Неправильный разведчик Забабашкин (ФИНАЛ) - страница 14
– А на кого та квартира зарегистрирована?
– На одного офицера, который давно находится в отъезде. Но вы не волнуйтесь, он не будет против. Так как, согласны?
Я неопределённо пожал плечами. В общем-то, на первый взгляд, как мне показалось, данный вариант подходил больше. Но для полного прояснения ситуации решил задать вопрос:
– А почему вы мне сразу её не предложили?
– Хотел поселить вас поближе к моему дому. Вы могли бы захаживать в гости к нам, пока якобы залечивали раны в отпуске по ранению. Мы бы с вами беседовали. Моя жена хорошо готовит, – пояснил он. – К тому же та квартира, о которой идёт речь, действительно не очень удачно расположена и правда очень шумная. Там ветки путей прямо под окнами проходят. Поезда часто следуют, к тому же составы там формируют. Вагоны прицепляют. Зачастую очень громко там бывает.
– Ясно, – кивнул я, пытаясь вспомнить, а продаются ли в этом времени беруши.
«А то как спать-то по ночам, если там совсем уж громыхать будет?»
Но вспомнить не сумел, поэтому решил при случае зайти в аптеку и узнать о чем-то подобном.

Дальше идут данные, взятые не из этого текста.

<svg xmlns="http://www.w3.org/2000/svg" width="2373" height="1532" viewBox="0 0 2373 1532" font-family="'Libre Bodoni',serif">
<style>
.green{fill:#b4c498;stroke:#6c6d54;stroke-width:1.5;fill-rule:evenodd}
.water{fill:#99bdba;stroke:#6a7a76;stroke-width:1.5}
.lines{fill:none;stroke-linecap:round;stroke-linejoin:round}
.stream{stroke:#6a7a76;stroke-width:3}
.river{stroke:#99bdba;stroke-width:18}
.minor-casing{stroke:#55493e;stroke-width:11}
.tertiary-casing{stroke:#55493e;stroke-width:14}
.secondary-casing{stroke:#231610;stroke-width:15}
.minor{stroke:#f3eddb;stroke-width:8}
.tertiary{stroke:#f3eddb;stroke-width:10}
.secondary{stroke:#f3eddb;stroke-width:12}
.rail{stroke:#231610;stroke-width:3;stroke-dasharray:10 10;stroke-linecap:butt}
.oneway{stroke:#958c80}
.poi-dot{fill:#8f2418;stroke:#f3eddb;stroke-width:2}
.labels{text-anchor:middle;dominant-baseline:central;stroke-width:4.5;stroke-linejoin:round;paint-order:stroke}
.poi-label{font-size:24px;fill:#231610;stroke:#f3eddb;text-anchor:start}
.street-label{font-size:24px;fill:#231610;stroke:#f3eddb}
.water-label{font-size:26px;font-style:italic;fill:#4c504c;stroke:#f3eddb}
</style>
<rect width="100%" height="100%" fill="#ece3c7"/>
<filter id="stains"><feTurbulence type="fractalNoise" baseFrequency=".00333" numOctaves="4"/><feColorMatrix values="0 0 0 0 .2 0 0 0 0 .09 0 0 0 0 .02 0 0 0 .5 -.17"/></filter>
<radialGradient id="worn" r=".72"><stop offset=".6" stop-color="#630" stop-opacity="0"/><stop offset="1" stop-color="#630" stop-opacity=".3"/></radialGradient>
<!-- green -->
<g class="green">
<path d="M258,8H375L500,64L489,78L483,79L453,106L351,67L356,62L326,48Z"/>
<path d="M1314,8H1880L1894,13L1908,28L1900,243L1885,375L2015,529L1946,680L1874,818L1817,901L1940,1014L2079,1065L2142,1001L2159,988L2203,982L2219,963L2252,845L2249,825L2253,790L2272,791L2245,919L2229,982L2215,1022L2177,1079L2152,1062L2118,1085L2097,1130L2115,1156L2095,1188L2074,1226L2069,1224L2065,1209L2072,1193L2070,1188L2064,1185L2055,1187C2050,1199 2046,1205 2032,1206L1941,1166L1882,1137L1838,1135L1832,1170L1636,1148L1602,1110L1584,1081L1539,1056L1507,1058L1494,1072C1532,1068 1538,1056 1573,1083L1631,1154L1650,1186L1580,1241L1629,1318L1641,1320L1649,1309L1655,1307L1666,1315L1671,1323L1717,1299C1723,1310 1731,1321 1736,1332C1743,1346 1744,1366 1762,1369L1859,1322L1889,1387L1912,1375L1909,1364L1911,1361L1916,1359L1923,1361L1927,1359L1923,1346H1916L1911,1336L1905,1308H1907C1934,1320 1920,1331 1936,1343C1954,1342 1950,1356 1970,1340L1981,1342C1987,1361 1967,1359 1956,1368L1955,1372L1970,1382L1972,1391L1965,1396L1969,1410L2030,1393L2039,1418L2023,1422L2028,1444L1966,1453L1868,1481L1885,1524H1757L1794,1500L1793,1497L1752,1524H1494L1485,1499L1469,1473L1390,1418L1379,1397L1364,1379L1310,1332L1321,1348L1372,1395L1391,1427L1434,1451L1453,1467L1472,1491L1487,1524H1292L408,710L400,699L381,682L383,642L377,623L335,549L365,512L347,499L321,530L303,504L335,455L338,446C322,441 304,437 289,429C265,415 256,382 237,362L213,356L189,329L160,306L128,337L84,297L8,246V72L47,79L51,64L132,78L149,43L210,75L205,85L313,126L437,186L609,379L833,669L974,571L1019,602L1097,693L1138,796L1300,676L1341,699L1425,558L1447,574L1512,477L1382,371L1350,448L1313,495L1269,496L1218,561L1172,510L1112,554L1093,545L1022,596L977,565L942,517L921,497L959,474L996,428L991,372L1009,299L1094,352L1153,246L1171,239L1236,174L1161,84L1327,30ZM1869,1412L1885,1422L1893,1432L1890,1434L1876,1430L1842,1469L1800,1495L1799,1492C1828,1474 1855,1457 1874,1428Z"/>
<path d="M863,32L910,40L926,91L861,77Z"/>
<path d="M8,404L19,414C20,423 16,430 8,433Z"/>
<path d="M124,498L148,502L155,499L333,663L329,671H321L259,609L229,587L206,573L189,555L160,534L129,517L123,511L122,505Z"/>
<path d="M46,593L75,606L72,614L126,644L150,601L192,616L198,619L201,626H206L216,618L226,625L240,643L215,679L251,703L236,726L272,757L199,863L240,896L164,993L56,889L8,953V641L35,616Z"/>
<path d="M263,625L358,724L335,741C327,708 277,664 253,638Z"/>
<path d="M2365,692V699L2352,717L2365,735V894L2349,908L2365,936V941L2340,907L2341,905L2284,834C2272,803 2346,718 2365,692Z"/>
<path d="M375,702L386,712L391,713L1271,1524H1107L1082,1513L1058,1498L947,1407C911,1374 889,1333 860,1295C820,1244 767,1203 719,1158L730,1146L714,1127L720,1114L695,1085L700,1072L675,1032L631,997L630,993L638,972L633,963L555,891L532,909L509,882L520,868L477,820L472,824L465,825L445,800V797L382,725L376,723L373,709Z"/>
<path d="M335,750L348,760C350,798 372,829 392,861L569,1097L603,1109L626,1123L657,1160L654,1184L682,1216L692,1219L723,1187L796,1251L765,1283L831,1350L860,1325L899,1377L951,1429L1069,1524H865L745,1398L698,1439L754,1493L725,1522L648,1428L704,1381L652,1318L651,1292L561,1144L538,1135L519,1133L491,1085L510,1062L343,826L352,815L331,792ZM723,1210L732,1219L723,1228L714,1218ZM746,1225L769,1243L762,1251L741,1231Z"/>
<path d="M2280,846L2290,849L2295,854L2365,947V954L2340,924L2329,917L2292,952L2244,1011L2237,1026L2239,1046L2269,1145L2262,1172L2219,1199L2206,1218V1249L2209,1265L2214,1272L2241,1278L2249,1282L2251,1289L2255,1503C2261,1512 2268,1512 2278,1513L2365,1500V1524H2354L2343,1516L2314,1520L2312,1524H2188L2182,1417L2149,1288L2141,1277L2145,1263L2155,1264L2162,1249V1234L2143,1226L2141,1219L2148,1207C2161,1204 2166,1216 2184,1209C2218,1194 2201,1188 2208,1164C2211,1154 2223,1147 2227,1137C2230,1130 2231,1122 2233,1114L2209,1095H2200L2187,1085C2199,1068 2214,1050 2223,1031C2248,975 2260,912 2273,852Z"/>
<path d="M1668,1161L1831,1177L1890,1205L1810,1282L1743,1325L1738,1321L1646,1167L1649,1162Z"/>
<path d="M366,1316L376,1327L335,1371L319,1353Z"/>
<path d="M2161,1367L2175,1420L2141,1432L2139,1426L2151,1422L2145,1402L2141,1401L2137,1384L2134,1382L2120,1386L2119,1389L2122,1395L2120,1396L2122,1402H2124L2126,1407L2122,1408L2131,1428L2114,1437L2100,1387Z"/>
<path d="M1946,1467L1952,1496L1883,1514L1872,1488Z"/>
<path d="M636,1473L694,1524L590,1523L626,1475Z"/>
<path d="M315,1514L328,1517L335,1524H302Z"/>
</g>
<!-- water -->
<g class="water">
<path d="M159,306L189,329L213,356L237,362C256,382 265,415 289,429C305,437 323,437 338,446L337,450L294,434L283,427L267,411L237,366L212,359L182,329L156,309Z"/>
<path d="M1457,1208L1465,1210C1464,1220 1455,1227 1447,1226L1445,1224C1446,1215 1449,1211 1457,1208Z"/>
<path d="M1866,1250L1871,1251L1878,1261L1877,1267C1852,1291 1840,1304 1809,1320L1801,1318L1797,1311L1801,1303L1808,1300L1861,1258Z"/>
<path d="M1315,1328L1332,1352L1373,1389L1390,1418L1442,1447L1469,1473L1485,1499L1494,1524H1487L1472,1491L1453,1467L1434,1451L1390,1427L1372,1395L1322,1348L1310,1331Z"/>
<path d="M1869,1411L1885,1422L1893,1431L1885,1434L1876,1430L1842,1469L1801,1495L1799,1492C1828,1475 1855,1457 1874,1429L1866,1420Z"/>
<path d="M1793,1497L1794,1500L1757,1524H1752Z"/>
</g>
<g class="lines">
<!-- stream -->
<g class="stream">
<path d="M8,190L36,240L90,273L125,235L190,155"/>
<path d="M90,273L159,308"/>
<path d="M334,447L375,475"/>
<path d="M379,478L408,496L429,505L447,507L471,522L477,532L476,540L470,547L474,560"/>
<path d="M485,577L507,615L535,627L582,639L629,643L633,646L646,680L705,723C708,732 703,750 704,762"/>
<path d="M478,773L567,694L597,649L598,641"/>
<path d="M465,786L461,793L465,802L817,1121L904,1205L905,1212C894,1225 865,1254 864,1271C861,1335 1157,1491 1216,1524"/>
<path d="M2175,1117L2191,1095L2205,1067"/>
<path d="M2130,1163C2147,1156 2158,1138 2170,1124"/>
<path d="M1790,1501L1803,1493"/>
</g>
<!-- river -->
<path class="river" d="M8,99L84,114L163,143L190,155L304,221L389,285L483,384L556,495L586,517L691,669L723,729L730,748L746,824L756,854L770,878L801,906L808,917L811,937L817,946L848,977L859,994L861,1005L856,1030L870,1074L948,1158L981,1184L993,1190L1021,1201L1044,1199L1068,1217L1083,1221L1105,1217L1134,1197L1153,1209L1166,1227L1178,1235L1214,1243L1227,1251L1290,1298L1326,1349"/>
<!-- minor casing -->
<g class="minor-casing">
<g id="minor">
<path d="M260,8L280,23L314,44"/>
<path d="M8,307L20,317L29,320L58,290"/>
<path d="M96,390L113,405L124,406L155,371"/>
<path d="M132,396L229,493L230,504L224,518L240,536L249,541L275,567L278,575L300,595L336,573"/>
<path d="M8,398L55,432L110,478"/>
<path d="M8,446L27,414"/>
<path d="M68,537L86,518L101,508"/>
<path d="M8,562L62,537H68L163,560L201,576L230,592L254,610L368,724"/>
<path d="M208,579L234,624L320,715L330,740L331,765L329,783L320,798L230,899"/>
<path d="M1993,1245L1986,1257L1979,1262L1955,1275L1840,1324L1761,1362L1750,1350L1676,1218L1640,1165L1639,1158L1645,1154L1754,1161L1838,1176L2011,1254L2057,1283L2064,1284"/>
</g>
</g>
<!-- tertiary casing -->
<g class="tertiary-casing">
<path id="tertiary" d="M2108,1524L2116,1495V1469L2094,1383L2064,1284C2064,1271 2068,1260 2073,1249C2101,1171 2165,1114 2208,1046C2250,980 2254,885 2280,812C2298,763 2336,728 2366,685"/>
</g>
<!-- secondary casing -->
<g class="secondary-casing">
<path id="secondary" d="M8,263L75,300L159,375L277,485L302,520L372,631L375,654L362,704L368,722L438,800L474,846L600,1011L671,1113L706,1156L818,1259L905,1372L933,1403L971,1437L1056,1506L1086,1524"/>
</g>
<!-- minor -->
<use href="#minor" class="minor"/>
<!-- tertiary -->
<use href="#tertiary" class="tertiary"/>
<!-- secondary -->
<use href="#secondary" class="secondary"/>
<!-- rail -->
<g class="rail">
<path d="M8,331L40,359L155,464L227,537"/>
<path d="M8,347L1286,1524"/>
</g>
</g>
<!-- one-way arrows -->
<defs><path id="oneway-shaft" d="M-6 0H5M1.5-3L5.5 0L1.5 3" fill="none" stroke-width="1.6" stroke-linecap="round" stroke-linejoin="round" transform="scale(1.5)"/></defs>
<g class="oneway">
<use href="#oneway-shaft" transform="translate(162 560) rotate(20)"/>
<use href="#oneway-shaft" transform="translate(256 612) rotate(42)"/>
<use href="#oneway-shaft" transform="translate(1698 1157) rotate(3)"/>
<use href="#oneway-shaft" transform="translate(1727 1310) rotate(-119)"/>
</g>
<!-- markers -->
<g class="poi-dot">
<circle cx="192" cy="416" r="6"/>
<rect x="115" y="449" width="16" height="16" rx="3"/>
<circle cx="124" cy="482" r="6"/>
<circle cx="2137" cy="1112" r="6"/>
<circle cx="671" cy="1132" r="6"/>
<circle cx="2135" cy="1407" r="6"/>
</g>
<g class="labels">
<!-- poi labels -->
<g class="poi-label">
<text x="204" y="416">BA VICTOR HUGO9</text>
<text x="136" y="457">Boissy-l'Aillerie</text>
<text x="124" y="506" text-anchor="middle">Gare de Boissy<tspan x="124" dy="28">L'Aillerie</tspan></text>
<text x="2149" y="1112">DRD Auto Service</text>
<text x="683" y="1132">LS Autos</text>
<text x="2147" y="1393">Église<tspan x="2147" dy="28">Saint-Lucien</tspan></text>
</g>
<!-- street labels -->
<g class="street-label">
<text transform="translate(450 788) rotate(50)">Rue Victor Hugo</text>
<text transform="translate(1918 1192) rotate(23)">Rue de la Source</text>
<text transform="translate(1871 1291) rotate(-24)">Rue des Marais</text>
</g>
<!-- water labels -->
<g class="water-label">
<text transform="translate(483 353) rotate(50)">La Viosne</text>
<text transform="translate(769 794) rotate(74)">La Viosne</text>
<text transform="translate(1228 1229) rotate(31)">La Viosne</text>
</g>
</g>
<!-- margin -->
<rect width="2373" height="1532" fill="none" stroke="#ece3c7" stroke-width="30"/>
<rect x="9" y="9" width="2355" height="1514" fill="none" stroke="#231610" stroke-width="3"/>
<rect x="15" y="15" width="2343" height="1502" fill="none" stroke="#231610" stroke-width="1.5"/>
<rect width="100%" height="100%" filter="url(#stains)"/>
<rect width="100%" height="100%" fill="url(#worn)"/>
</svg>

Если, конечно, слова и опасения разведчика подтвердятся.
Чтобы не терять времени на дорогу до вокзала и ожидание поезда, решили пройти пешком.
По дороге общались в основном о фронте. Немец наступал по всем направлениям, и у нас было о чём поговорить. Разумеется, резидента в первую очередь интересовало, как воспринимают войну красноармейцы и обычные советские люди.
От задаваемых вопросов я иногда впадал в ступор, сразу не зная, как ответить. Вот, например, что можно было ответить на вопрос: «А есть ли консервированные сосиски в Красной армии?» Или: «А видели ли вы советских граждан, радующихся приходу немцев?»
Я не знал, как правильно на все эти странные вопросы отвечать, поэтому говорил правду: никого радующегося не видел, как и не встречал никаких сосисок, в выпуске которых промышленностью СССР этого времени я вообще сомневался.
Отвечая на вопросы, я, в общем-то, понимал, почему именно Антон Фёдорович интересуется буквально всем, ведь на Родине он не был более десяти лет. И хотя в середине сороковых годов двадцатого века время течёт медленнее, чем в сумасшедшем двадцать первом, но всё же прогресс накладывает свой отпечаток на изменения жизни и уклада в обществе, и собеседнику они были очень интересны. К тому же нельзя забывать, что разведчик живёт и работает в стране, которая отделена железным занавесом, где блокируется любая информация, кроме пропаганды, выгодной Третьему рейху.
Конечно, был он человек интеллектуально развитый и мог отличать зёрна от плевел. Этому способствовала и работа, обеспечивавшая его самыми разнообразными потоками информации. Однако вот так, с глазу на глаз, пообщаться с тем, кто воочию видел фронт и может рассказать, что там происходит, он смог впервые. И я, несмотря на то что был уставшим, рассказывал ему всё как есть, иногда по несколько раз пересказывая тот или иной момент, углубляясь в детали то с одной, то с другой стороны.
За разговорами мы довольно быстро добрались до Вустермарк и приблизились к стоящему на окраине двухэтажному четырёхквартирному дому, который можно было назвать коттеджем на четыре семьи.
– Вы будете жить на втором этаже. Квартира номер два. Если вас спросят, скажите, что сдал вам ее ефрейтор Ганс Моор. Сам же он уехал на Восточный фронт. Запомнили?
Вошли в подъезд и под светом тусклой лампы, горящей желтым светом, по деревянным скрипучим ступеням поднялись на второй этаж. Подошли к массивной двери, покрашенной тёмно-коричневой краской.